An activity to measure the fluency of a young learner is the situation where an instructor gives the learners a passage to read and then gauge the time taken to read the passage. This is only effective is that the analysis is done on some children. The teacher will be able to identify fast and slow learners. Whereas this approach may be lacking in the essence that learners may comprehend fluency as reading as fast as one can, it is more an assessment tool for the teacher to discern which of the learners’ needs further assistance. The instructor aims to measure the automaticity of comprehension. Fluency in reading i, therefore, an outcome of automaticity (Rasinski, 2017).

Self-Regulated Learning to aid Comprehension

Proficient reading and comprehension of vocabulary is the ultimate goal of the education system. Education systems invest in research and practice to increase the achievement of students in reading and comprehension. Comprehension is possible once a student understands concepts, terms, and can relate them to the environment. Assessment tests are ways in which instructors gauge the comprehension of students.

Self-regulated learning is one instructional activity encouraged by teachers given students have different levels of comprehension. The variability of comprehension means instructional activity will be more effective when geared towards the specific abilities of students (Catts & Kamhi, 2017). Instruction activities for aiding comprehension are therefore practical when narrowed down to individual characteristics. Comprehension of young students is assessed by giving them a passage to read then letting them retell it according to how they understood the passage. An alternative way is reading a passage to the young learners and having them some answers from the text. Self-regulated learning also involves teaching the students strategies to summarize and answer questions from contexts they have learned. Multidimensional approaches to comprehension have reached a consensus that comprehension involves reader ability, text, and task. 

References

Catts, H. W., & Kamhi, A. G. (2017). Prologue: Reading comprehension is not a single ability.  Language, Speech, and Hearing Services in Schools 48 (2), 73-76. 
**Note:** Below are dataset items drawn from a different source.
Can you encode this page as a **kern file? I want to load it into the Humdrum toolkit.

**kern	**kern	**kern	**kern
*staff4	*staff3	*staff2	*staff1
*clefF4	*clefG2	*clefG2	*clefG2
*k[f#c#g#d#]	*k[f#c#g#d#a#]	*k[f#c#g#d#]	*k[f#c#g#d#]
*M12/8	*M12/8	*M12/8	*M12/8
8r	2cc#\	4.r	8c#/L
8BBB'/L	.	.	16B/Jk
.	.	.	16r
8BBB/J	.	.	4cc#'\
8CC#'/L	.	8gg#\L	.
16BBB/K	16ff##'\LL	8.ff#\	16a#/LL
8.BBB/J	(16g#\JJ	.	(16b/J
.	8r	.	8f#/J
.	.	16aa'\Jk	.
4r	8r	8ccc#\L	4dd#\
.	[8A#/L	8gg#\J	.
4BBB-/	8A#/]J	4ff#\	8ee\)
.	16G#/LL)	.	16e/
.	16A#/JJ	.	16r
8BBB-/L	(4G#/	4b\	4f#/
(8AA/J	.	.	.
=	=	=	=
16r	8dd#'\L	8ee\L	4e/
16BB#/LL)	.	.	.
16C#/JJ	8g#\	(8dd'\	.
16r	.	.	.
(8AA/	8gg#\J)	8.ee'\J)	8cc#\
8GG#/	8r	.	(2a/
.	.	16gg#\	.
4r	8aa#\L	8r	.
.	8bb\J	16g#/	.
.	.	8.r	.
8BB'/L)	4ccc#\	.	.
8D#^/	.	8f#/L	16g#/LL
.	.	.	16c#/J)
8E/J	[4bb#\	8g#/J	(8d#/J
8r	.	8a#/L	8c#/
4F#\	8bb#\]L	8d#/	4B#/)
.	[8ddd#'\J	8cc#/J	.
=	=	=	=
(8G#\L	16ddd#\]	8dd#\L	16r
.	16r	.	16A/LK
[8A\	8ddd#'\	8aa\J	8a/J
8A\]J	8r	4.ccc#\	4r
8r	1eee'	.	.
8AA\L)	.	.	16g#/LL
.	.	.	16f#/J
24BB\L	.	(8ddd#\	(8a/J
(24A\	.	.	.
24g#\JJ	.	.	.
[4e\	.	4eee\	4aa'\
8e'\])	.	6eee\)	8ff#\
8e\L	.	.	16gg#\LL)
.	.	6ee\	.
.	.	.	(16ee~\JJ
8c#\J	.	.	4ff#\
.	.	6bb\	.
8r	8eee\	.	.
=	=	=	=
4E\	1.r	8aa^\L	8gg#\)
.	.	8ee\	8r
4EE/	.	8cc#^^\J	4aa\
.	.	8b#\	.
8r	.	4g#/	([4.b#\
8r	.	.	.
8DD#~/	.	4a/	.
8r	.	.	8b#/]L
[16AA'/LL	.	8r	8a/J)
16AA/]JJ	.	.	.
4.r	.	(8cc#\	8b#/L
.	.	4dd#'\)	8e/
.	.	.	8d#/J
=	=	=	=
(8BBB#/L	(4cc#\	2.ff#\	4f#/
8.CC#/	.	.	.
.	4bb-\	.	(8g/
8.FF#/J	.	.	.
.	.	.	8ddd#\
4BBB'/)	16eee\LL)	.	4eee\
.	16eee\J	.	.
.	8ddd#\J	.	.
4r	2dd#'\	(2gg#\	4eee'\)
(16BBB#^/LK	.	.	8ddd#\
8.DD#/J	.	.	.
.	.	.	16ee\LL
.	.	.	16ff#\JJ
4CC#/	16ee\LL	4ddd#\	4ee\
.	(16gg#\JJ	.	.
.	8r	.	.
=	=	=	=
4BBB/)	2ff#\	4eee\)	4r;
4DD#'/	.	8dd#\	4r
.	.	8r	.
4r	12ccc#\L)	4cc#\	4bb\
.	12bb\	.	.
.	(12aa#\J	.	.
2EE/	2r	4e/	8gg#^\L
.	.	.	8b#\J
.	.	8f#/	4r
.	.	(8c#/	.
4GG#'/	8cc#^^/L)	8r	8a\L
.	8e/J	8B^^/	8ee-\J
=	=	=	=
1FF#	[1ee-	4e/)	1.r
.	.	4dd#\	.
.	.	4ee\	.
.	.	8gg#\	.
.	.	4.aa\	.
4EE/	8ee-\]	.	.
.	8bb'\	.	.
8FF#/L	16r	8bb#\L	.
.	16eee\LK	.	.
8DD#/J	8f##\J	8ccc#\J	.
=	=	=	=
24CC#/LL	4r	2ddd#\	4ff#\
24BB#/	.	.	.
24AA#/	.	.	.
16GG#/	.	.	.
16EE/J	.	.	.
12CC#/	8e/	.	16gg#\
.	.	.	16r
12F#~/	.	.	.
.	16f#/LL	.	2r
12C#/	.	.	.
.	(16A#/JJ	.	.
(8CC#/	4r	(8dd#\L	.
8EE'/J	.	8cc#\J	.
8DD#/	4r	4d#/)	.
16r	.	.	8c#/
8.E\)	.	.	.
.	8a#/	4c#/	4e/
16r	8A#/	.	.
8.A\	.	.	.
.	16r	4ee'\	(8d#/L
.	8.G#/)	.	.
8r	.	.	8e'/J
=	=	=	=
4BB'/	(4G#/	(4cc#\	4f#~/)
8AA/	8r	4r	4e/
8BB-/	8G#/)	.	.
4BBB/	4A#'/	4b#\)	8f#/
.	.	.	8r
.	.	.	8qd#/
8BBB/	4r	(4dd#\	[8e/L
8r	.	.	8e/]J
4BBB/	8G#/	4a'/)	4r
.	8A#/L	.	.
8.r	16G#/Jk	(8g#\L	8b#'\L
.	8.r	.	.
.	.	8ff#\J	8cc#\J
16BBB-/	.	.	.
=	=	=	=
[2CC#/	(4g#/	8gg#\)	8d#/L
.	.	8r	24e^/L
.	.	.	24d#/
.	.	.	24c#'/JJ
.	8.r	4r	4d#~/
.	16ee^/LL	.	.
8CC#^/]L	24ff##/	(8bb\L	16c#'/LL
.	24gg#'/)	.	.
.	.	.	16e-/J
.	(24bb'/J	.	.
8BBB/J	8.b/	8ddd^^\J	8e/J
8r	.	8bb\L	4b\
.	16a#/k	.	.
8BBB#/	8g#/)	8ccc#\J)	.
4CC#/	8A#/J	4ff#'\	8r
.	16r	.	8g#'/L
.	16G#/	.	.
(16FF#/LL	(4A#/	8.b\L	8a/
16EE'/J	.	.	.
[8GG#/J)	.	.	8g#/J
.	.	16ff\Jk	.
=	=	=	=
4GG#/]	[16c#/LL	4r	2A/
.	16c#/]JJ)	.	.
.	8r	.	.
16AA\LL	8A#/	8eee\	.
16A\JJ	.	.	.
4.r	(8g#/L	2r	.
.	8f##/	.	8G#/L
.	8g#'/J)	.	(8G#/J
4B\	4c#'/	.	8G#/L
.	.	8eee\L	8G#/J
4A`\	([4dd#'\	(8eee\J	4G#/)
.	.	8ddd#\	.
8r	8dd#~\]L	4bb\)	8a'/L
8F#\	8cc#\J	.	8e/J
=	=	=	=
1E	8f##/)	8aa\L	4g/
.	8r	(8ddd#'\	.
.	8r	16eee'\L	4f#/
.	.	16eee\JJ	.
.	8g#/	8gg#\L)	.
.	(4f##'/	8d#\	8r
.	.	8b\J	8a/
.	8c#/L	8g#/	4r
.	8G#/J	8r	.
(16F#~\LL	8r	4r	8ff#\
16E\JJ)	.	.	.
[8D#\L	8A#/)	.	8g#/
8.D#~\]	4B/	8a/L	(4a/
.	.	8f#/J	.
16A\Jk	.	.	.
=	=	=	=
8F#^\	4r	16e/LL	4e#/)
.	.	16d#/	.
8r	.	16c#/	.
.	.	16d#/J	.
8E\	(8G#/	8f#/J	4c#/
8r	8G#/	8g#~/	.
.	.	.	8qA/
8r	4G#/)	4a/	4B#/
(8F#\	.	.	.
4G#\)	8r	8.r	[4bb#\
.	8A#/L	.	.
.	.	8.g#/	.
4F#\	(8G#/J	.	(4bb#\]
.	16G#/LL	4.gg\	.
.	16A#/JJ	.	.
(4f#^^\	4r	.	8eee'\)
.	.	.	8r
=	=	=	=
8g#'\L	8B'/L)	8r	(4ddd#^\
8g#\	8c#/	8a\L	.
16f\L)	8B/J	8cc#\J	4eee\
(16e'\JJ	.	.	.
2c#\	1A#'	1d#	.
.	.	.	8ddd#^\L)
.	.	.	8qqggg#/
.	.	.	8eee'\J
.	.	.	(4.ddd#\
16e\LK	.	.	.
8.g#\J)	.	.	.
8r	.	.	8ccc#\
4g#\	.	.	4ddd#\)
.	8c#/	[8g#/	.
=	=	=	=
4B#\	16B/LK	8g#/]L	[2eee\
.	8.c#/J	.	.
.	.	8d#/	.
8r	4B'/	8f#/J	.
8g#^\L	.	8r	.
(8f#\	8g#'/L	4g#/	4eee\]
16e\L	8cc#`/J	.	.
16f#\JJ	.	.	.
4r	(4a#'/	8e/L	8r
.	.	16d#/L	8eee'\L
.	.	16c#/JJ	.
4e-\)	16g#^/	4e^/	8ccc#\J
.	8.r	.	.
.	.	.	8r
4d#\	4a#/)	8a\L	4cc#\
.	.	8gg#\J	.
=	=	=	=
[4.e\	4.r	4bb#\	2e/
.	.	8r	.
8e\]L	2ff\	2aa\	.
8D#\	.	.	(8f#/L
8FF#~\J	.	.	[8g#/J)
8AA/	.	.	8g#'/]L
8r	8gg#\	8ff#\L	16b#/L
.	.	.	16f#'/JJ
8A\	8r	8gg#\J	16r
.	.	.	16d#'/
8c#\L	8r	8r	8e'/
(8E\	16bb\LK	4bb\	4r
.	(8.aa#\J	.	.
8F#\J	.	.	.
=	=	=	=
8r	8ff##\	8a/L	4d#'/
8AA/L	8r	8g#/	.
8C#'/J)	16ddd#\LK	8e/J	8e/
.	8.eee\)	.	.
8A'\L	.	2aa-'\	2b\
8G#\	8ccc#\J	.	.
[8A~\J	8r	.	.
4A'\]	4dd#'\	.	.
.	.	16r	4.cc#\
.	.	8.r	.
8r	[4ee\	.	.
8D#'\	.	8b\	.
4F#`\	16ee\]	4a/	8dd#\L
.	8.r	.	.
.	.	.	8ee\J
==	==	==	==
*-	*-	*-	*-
Jolliffe, W., Waugh, D., & Gill, A. (2019).  Teaching systematic synthetic phonics in primary schools . Learning Matters.

Loftus-Rattan, S. M., Mitchell, A. M., & Coyne, M. D. (2016). Direct vocabulary instruction in preschool: A comparison of extended instruction, embedded instruction, and incidental exposure.  The Elementary School Journal 116 (3), 391-410. 

Lynch, S. (2017). The Effect of Supplemental, Explicit Phoneme Awareness Instruction on the Reading Achievement of Kindergarten Emerging Readers and Nonreaders.  Culminating Experience Action Research Projects, Volume 18, Part 1, Spring 2016 , 26.

Rasinski, T. (2017). Fluency matters.  International Electronic Journal of Elementary Education 7 (1), 3-12.